### Task
Rewrite the records below with every "Example" swapped for "Item" and nothing else changed. Omit the pictures from your version.

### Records
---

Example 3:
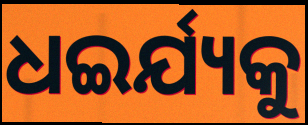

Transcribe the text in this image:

ଧଇର୍ଯ୍ୟକୁ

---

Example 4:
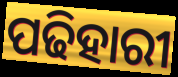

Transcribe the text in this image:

ପଢିହାରୀ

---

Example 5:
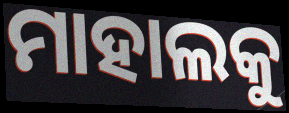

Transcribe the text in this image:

ମାହାଲକୁ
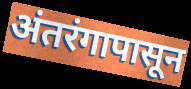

### Exercise output
---

Item 3:

Transcribe the text in this image:

ଧଇର୍ଯ୍ୟକୁ

---

Item 4:

Transcribe the text in this image:

ପଢିହାରୀ

---

Item 5:

Transcribe the text in this image:

ମାହାଲକୁ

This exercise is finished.